▶ [What this task involves]: Repeat the entire listing exactly.

▶ [Dataset records]:
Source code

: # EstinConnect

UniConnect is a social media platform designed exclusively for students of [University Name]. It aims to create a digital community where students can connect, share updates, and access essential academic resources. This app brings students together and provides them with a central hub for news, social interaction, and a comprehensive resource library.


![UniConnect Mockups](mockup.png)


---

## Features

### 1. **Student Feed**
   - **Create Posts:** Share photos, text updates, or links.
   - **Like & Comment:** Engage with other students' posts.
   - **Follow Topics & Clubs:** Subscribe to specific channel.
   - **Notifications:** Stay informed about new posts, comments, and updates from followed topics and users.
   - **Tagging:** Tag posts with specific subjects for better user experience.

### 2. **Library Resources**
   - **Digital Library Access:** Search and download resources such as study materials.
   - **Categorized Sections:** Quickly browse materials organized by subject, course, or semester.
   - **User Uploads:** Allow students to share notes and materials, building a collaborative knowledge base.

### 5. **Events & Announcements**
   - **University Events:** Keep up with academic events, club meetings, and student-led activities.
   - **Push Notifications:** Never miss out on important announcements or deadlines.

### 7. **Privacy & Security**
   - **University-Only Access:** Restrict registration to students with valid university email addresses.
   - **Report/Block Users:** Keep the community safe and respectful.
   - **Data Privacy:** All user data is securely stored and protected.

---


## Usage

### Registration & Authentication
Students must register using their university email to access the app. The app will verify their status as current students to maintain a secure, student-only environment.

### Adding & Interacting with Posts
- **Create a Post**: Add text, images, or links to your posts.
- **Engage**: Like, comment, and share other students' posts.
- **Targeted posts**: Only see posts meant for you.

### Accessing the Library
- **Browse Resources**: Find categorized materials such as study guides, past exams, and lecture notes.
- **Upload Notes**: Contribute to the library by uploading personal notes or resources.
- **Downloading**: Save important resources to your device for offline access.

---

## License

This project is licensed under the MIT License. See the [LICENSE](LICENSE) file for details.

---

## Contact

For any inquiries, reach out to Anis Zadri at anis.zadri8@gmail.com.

▶ [Task output]:
Source code

: # EstinConnect

UniConnect is a social media platform designed exclusively for students of [University Name]. It aims to create a digital community where students can connect, share updates, and access essential academic resources. This app brings students together and provides them with a central hub for news, social interaction, and a comprehensive resource library.


![UniConnect Mockups](mockup.png)


---

## Features

### 1. **Student Feed**
   - **Create Posts:** Share photos, text updates, or links.
   - **Like & Comment:** Engage with other students' posts.
   - **Follow Topics & Clubs:** Subscribe to specific channel.
   - **Notifications:** Stay informed about new posts, comments, and updates from followed topics and users.
   - **Tagging:** Tag posts with specific subjects for better user experience.

### 2. **Library Resources**
   - **Digital Library Access:** Search and download resources such as study materials.
   - **Categorized Sections:** Quickly browse materials organized by subject, course, or semester.
   - **User Uploads:** Allow students to share notes and materials, building a collaborative knowledge base.

### 5. **Events & Announcements**
   - **University Events:** Keep up with academic events, club meetings, and student-led activities.
   - **Push Notifications:** Never miss out on important announcements or deadlines.

### 7. **Privacy & Security**
   - **University-Only Access:** Restrict registration to students with valid university email addresses.
   - **Report/Block Users:** Keep the community safe and respectful.
   - **Data Privacy:** All user data is securely stored and protected.

---


## Usage

### Registration & Authentication
Students must register using their university email to access the app. The app will verify their status as current students to maintain a secure, student-only environment.

### Adding & Interacting with Posts
- **Create a Post**: Add text, images, or links to your posts.
- **Engage**: Like, comment, and share other students' posts.
- **Targeted posts**: Only see posts meant for you.

### Accessing the Library
- **Browse Resources**: Find categorized materials such as study guides, past exams, and lecture notes.
- **Upload Notes**: Contribute to the library by uploading personal notes or resources.
- **Downloading**: Save important resources to your device for offline access.

---

## License

This project is licensed under the MIT License. See the [LICENSE](LICENSE) file for details.

---

## Contact

For any inquiries, reach out to Anis Zadri at anis.zadri8@gmail.com.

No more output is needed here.